In dedicating his dissertation to sports-based brain injuries, Jack experiences the blend of academia and personal experience: the fourth-year “built a network of contacts” from his athletics which he has been able to use whilst gathering participants. 

A concussion is a mild traumatic brain injury (TBI), resulting in disturbance of brain function — typically developed through external trauma — causing the brain to move around the skill in a fast motion. Resulting in oxygen deprivation, fighters who experience concussions may experience vomiting, a headache, dizziness, and many more symptoms, as described by the Mayo Clinic, a medical centre. Jack’s research stems from literature which examines the impact of concussions on attention, concentration, and memory. 

In university, St Andrews’ 100-sum martial artists provide an opportunity to study the student experience of combat fighting. Yet the individual and collective backgrounds of students — risk-avoidant, perhaps, or eager to fight at a young age — may not well represent the greater body of Scottish amateur fighters. 

“I would say there are outliers in student combat,” Jack says. “Because you can’t quite quantify how hard people are fighting when they say they’ve done a fight.” St Andrews MMA told The Saint that their fighters vary in skill: some fighters begin university as national champions — but the majority have less than two years of experience. 

Students may be more likely to reference fights as teenagers, which may be less intensive, or prioritise their brain health in preparation for exams. Jack is part of a non-university gym, where he encounters semi-professional fighters as well. “I wanted to recruit people from my gym as well. We had a guy win the Scottish Championship last night.”

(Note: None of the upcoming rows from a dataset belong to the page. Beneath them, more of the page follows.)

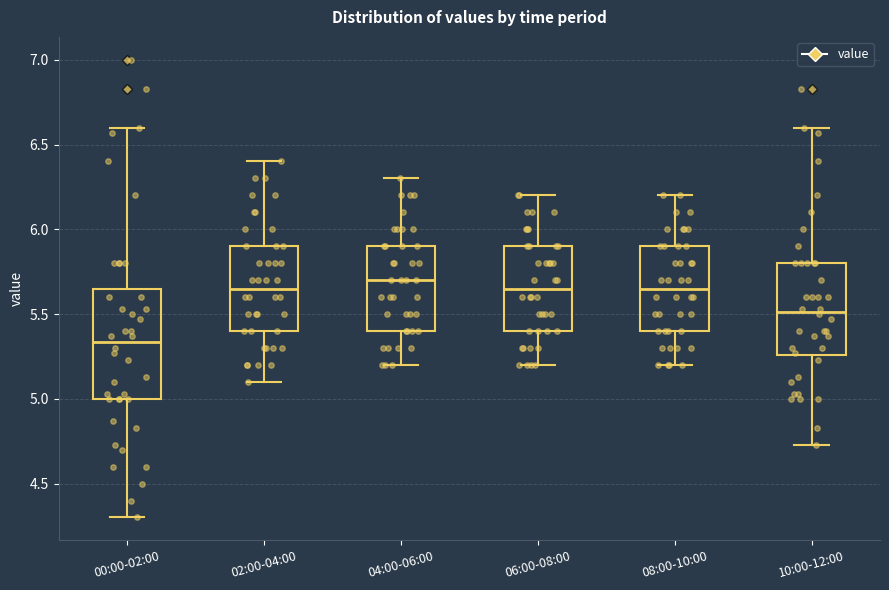

Where is the lower edge of the box for 00:00-02:00 on the y-axis? The values are not printed on the chart, so give them approximately, as read against the axis.

5.00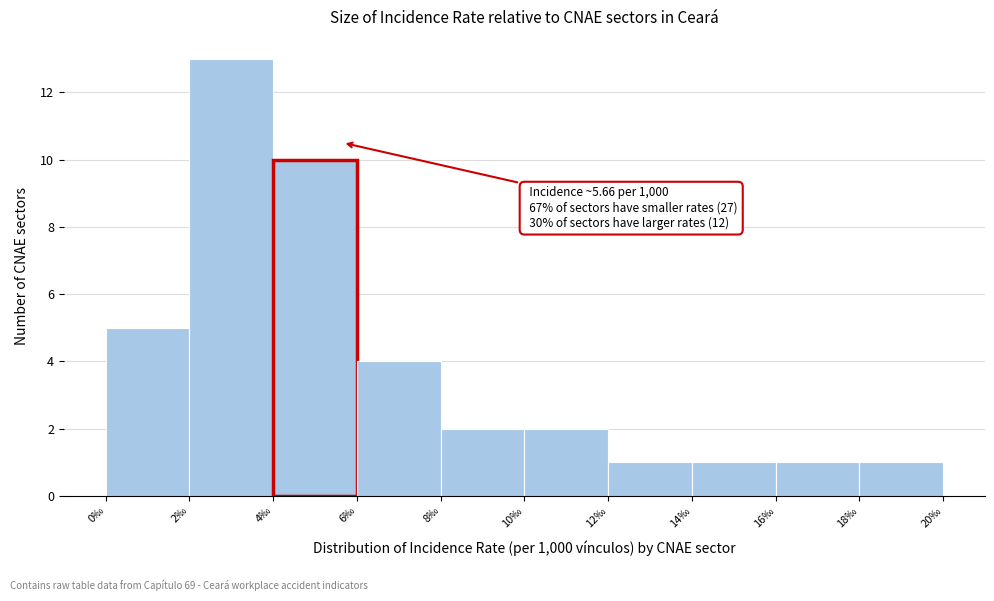

Which range on the x-axis has the tallest bar?

2 to 4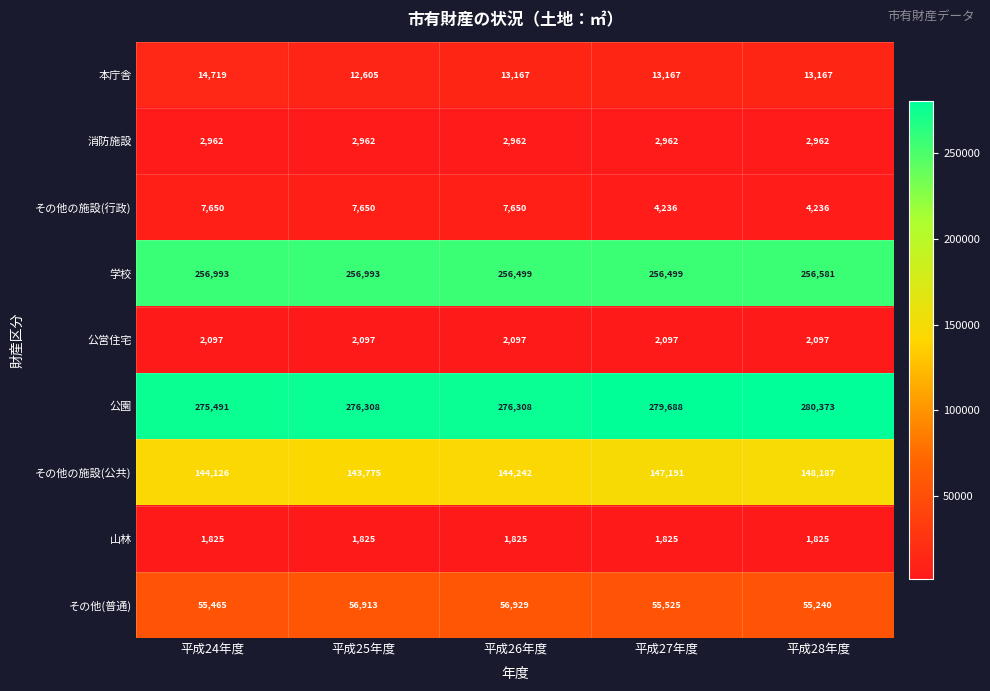

The value of 山林 at 平成26年度 is 2839. True or false?

False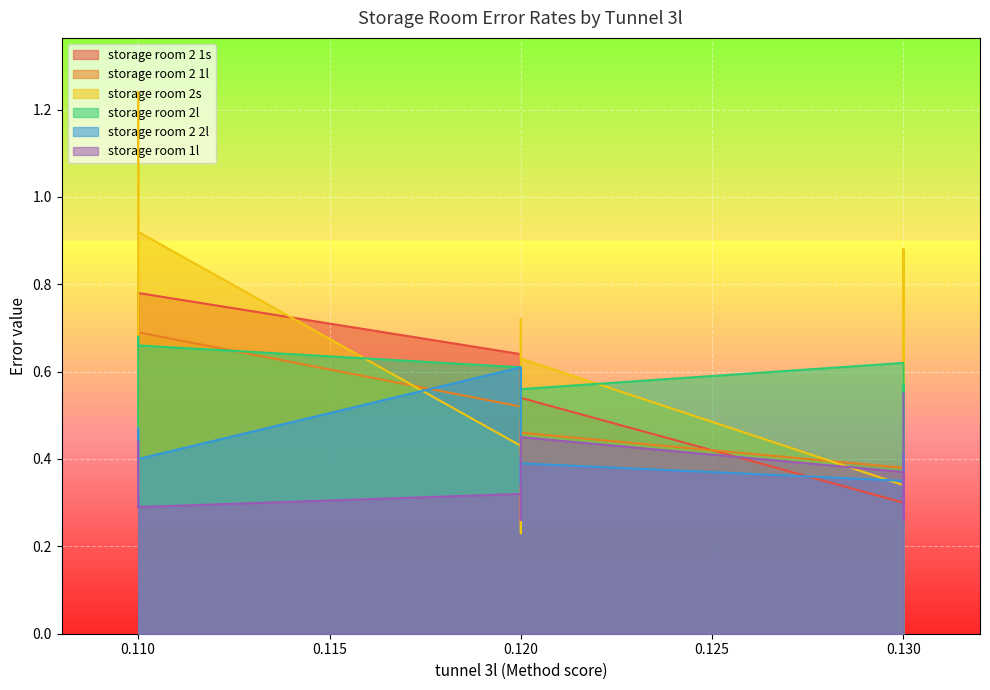

Which series has the widest spread of values?

storage room 2s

“When you’re competing for titles and regionals the sparring is much harder.” Jack recalls personal experiences in these gyms, where he has had “more concussions in hard sparring than actual fights”. 

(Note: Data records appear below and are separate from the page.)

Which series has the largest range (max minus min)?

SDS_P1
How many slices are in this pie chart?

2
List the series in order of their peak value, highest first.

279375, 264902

“Taking this into consideration, it’s good to have proper fighting gyms involved.” A variety of gyms in Dundee, Fife, and Perth have claimed national titles over the years. “When I asked them to be part of my study, they didn’t seem to be as concerned about brain health.”

Oliver, a third-year student at the University of St Andrews and former captain of St Andrews Mixed Martial Arts, compares his experience in martial arts to Jack’s study. “I started Muay Thai in 2019 at Edinburgh University. I would say the culture is very different in sparring [compared to boxing]. It was intense physically, but the sparring was quite light.” Across martial arts, the discipline and gym create diversity in experience and risk. The boxers “were the real intense people,” he says. “MMA is also much more intense. There is a culture [in boxing], especially around competition, where coaches train people with no fights to be as tough as they can be, as fit as they can be, before competing.” Oliver describes MMA is “more of a middle ground” between boxing and Muay Thai, a form of Thai boxing.

“I would say in the first couple of years I was quite reckless,” says Oliver. “I ended up doing a lot of hard sparring just because that was my culture [in boxing], but I don't think I ever took any huge knocks.”

The greater risk for amateur fighters is training to compete: “I went through a couple-year phase of being only light and technical…. When I started wanting to compete again, things started ramping up. Looking back, there were some of the more subtle side effects there. Haziness, stuff like that.”

As Jack continues his dissertation, the fourth-year reflects on his past injuries in sparring and combat. “I’ve had my nose broken five times… I’ve broken a rib,” he says. 

There is a search by martial artists and scientists, nonetheless, to provide a ‘safe’ opportunity to fight. To enforce headgear — as many UK amateur competitions do — or, in the realm of damage control, to explore new treatments for brain injuries. Martial arts enthusiasts might wonder how much of this focus prevents the obvious; injuries and victories from a practice as old as time. Jack believes martial arts retains its benefits: “The greatest risk comes from those fighting… training just for fitness is a very safe, net-positive type of training for building fitness, discipline and confidence.”